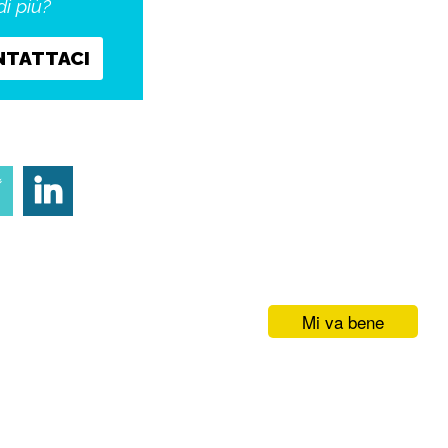
di più?
NTATTACI
Mi va bene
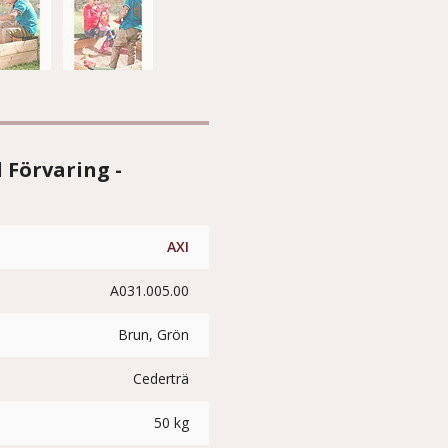
 Förvaring -
AXI
A031.005.00
Brun, Grön
Cederträ
50 kg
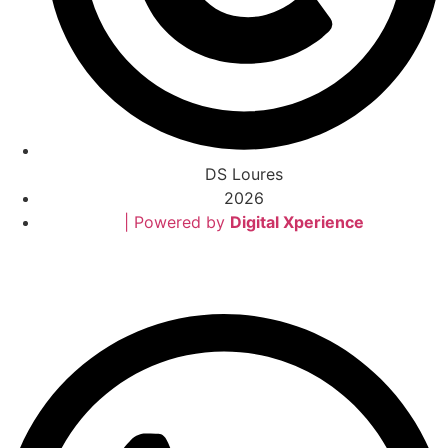
DS Loures
2026
| Powered by
Digital Xperience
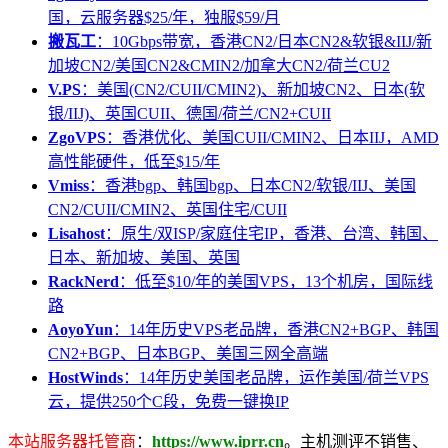
国，云服务器$25/年，独服$59/月
搬瓦工
：10Gbps带宽，香港CN2/日本CN2&软银&IIJ/新
加坡CN2/美国CN2&CMIN2/加拿大CN2/荷兰CU2
V.PS
：美国(CN2/CUII/CMIN2)、新加坡CN2、日本(软
银/IIJ)、英国CUII、德国/荷兰/CN2+CUII
ZgoVPS
：香港优化、美国CUII/CMIN2、日本IIJ，AMD
高性能硬件，低至$15/年
Vmiss
：香港bgp、韩国bgp、日本CN2/软银/IIJ、美国
CN2/CUII/CMIN2、英国住宅/CUII
Lisahost
：原生/双ISP/家庭住宅IP，香港、台湾、韩国、
日本、新加坡、美国、英国
RackNerd
：低至$10/年的美国VPS，13个机房，国际线
路
AoyoYun
：14年历史VPS老品牌，香港CN2+BGP、韩国
CN2+BGP、日本BGP、美国三网全高端
HostWinds
：14年历史美国老品牌，运作美国/荷兰VPS
云，提供250个C段，免费一键换IP
本站服务器托管商
：
https://www.iprr.cn
。主机测评不销售、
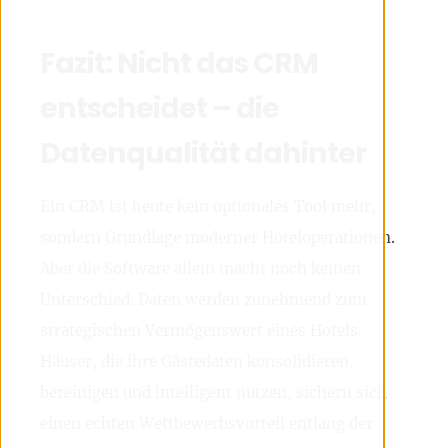
Fazit: Nicht das CRM
entscheidet – die
Datenqualität dahinter
Ein CRM ist heute kein optionales Tool mehr,
sondern Grundlage moderner Hoteloperationen.
Aber die Software allein macht noch keinen
Unterschied. Daten werden zunehmend zum
strategischen Vermögenswert eines Hotels.
Häuser, die ihre Gästedaten konsolidieren,
bereinigen und intelligent nutzen, sichern sich
einen echten Wettbewerbsvorteil entlang der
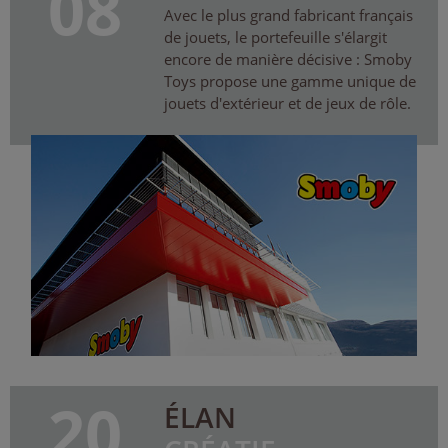
08
Avec le plus grand fabricant français
de jouets, le portefeuille s'élargit
encore de manière décisive : Smoby
Toys propose une gamme unique de
jouets d'extérieur et de jeux de rôle.
20
ÉLAN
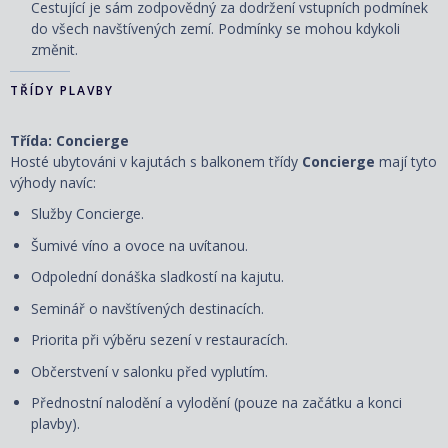
Cestující je sám zodpovědný za dodržení vstupních podmínek
do všech navštívených zemí. Podmínky se mohou kdykoli
změnit.
TŘÍDY PLAVBY
Třída: Concierge
Hosté ubytováni v kajutách s balkonem třídy
Concierge
mají tyto
výhody navíc:
Služby Concierge.
Šumivé víno a ovoce na uvítanou.
Odpolední donáška sladkostí na kajutu.
Seminář o navštívených destinacích.
Priorita při výběru sezení v restauracích.
Občerstvení v salonku před vyplutím.
Přednostní nalodění a vylodění (pouze na začátku a konci
plavby).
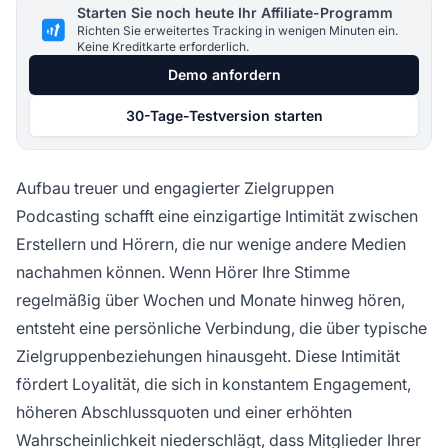
Starten Sie noch heute Ihr Affiliate-Programm
Richten Sie erweitertes Tracking in wenigen Minuten ein.
Keine Kreditkarte erforderlich.
Demo anfordern
30-Tage-Testversion starten
Aufbau treuer und engagierter Zielgruppen
Podcasting schafft eine einzigartige Intimität zwischen
Erstellern und Hörern, die nur wenige andere Medien
nachahmen können. Wenn Hörer Ihre Stimme
regelmäßig über Wochen und Monate hinweg hören,
entsteht eine persönliche Verbindung, die über typische
Zielgruppenbeziehungen hinausgeht. Diese Intimität
fördert Loyalität, die sich in konstantem Engagement,
höheren Abschlussquoten und einer erhöhten
Wahrscheinlichkeit niederschlägt, dass Mitglieder Ihrer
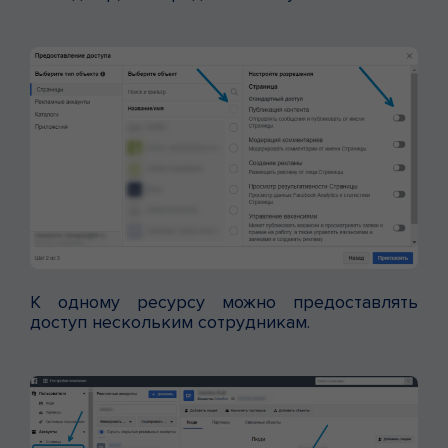
К одному ресурсу можно предоставлять
доступ нескольким сотрудникам.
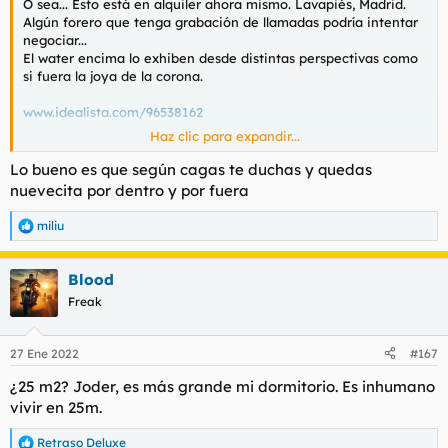
O sea... Esto está en alquiler ahora mismo. Lavapiés, Madrid.
Algún forero que tenga grabación de llamadas podría intentar
negociar...
El water encima lo exhiben desde distintas perspectivas como
si fuera la joya de la corona.
www.idealista.com/96538162
Haz clic para expandir...
También se puede chatear con un tal Luis.
Lo bueno es que según cagas te duchas y quedas
nuevecita por dentro y por fuera
miliu
R
e
a
Blood
c
c
Freak
i
o
n
27 Ene 2022
#167
e
s
¿25 m2? Joder, es más grande mi dormitorio. Es inhumano
:
vivir en 25m.
Retraso Deluxe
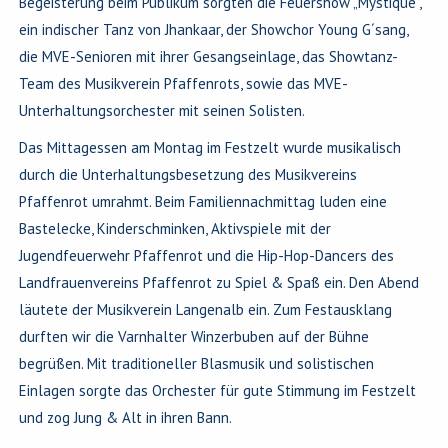
Begeisterung beim Publikum sorgten die Feuershow „Mystique“,
ein indischer Tanz von Jhankaar, der Showchor Young G´sang,
die MVE-Senioren mit ihrer Gesangseinlage, das Showtanz-
Team des Musikverein Pfaffenrots, sowie das MVE-
Unterhaltungsorchester mit seinen Solisten.
Das Mittagessen am Montag im Festzelt wurde musikalisch
durch die Unterhaltungsbesetzung des Musikvereins
Pfaffenrot umrahmt. Beim Familiennachmittag luden eine
Bastelecke, Kinderschminken, Aktivspiele mit der
Jugendfeuerwehr Pfaffenrot und die Hip-Hop-Dancers des
Landfrauenvereins Pfaffenrot zu Spiel & Spaß ein. Den Abend
läutete der Musikverein Langenalb ein. Zum Festausklang
durften wir die Varnhalter Winzerbuben auf der Bühne
begrüßen. Mit traditioneller Blasmusik und solistischen
Einlagen sorgte das Orchester für gute Stimmung im Festzelt
und zog Jung & Alt in ihren Bann.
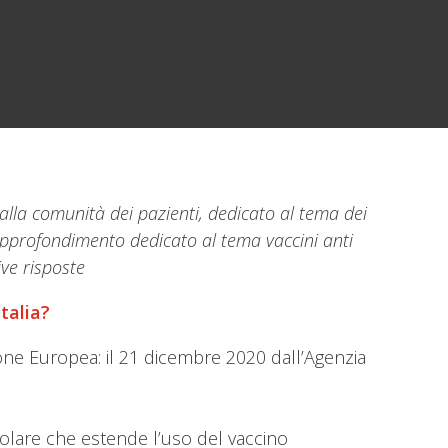
alla comunità dei pazienti, dedicato al tema dei
 approfondimento dedicato al tema vaccini anti
ve risposte
Italia?
ione Europea: il 21 dicembre 2020 dall’Agenzia
colare che estende l’uso del vaccino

WHAT THE EXERCISE ASKS:
Each line above where the word "noch" occurs should be returned in full.

YOUR SOLUTION:
Aber die Software allein macht noch keinen
Starten Sie noch heute Ihr Affiliate-Programm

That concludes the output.